Option 4: DeepSeek as the cheap (or free) brain
DeepSeek isn’t an assistant itself — it’s the model behind one. Three ways to use it:
- Direct API key. Create a pay-as-you-go key at the DeepSeek platform. Reasonix (above) uses it natively; so does almost anything that speaks OpenAI-style APIs. Costs run fractions of a cent per message.
- The Anthropic-compatibility trick. DeepSeek serves an Anthropic-compatible endpoint at
api.deepseek.com/anthropic, so Claude-Code-style CLIs can be pointed at DeepSeek with nothing but environment variables (ANTHROPIC_BASE_URLplus your DeepSeek key) — a stock install, a cheaper brain. The full wiring patterns, including how to keep the key out of your logs, are in DeepSeek Everywhere. - Fully local, $0. Run a DeepSeek distill on your own machine with LM Studio or Ollama — no account, no key, nothing leaves your computer. The beginner walkthrough is DeepSeek: running locally — a 4-step guide. Honest caveat: small local models are noticeably weaker as agents than the cloud options — great for chat and drafting, frustrating for long multi-step installs.
Which one should I pick?
| You are… | Pick | Cost | OS |
|---|---|---|---|
| Comfortable-ish with a terminal, want the strongest agent | Claude Code | Claude subscription or API pay-per-token | Linux, macOS, Windows (native or WSL) |
| Allergic to terminals; document/file/research work | Claude Cowork | Paid Claude plan (Pro and up) | Windows, macOS (web/mobile in beta) |
| Terminal-fine but subscription-averse | Terminex (Reasonix) | DeepSeek pay-as-you-go (pennies) | Linux, macOS, Windows, WSL |
| Privacy-first / zero budget | Local DeepSeek (LM Studio / Ollama) | $0 | Anywhere the model fits |
Can’t decide? Claude Code if you’ll pay for the best, Reasonix if you won’t.
Gotchas
- Agentic ≠ autonomous. Every tool here asks before running commands — keep it that way while you’re learning. Read what it wants to run, and ask it to explain anything unclear.

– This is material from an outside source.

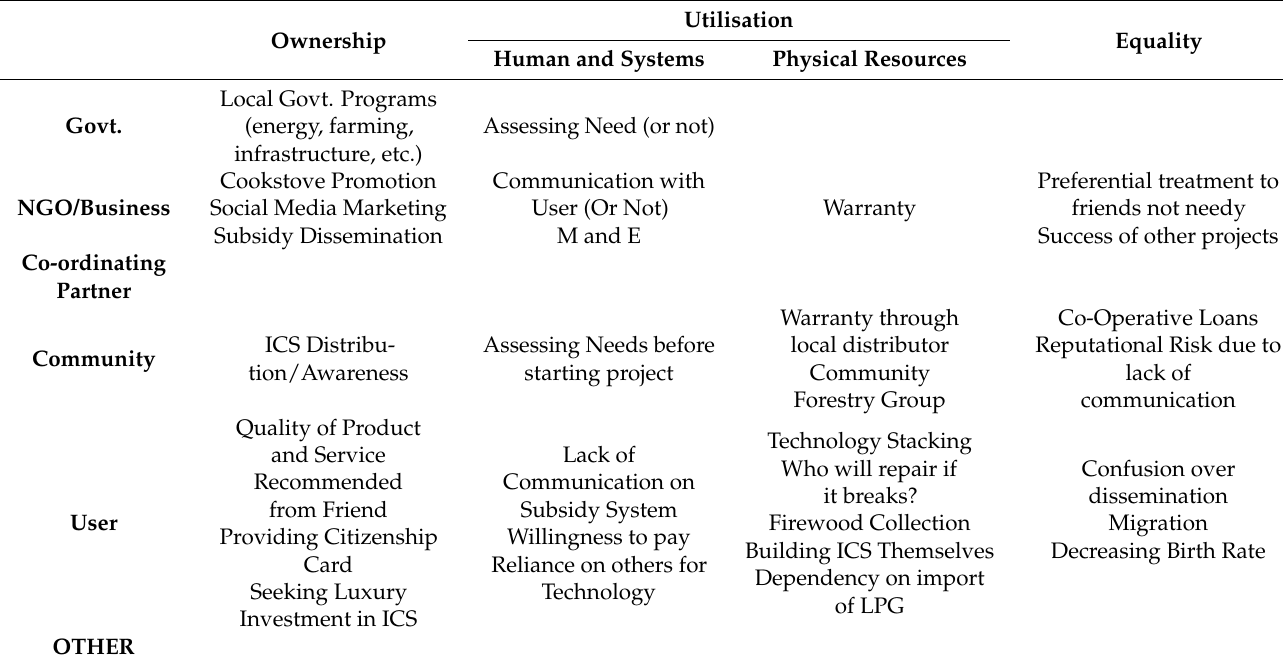
Table 6. Personal/Interpersonal EEM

- Don’t paste secrets into prompts. API keys go into the config file or environment variable the tool tells you about, not into the chat.
- Windows has two flavors. Claude Code and Reasonix both run natively on Windows and under WSL. Pick one and stay there — a tool installed in WSL can’t cleanly see your native toolchain, and vice versa.
- Subscription vs API key are different logins. With Claude Code, a Claude Pro/Max subscription and a developer API key are separate billing worlds; signing in with the wrong one is the classic “why am I being charged twice” mistake.
- Local models will disappoint as agents. If a local model loops or stalls on a multi-step task, that’s expected — hand that task to a cloud option and keep local for private or simple work.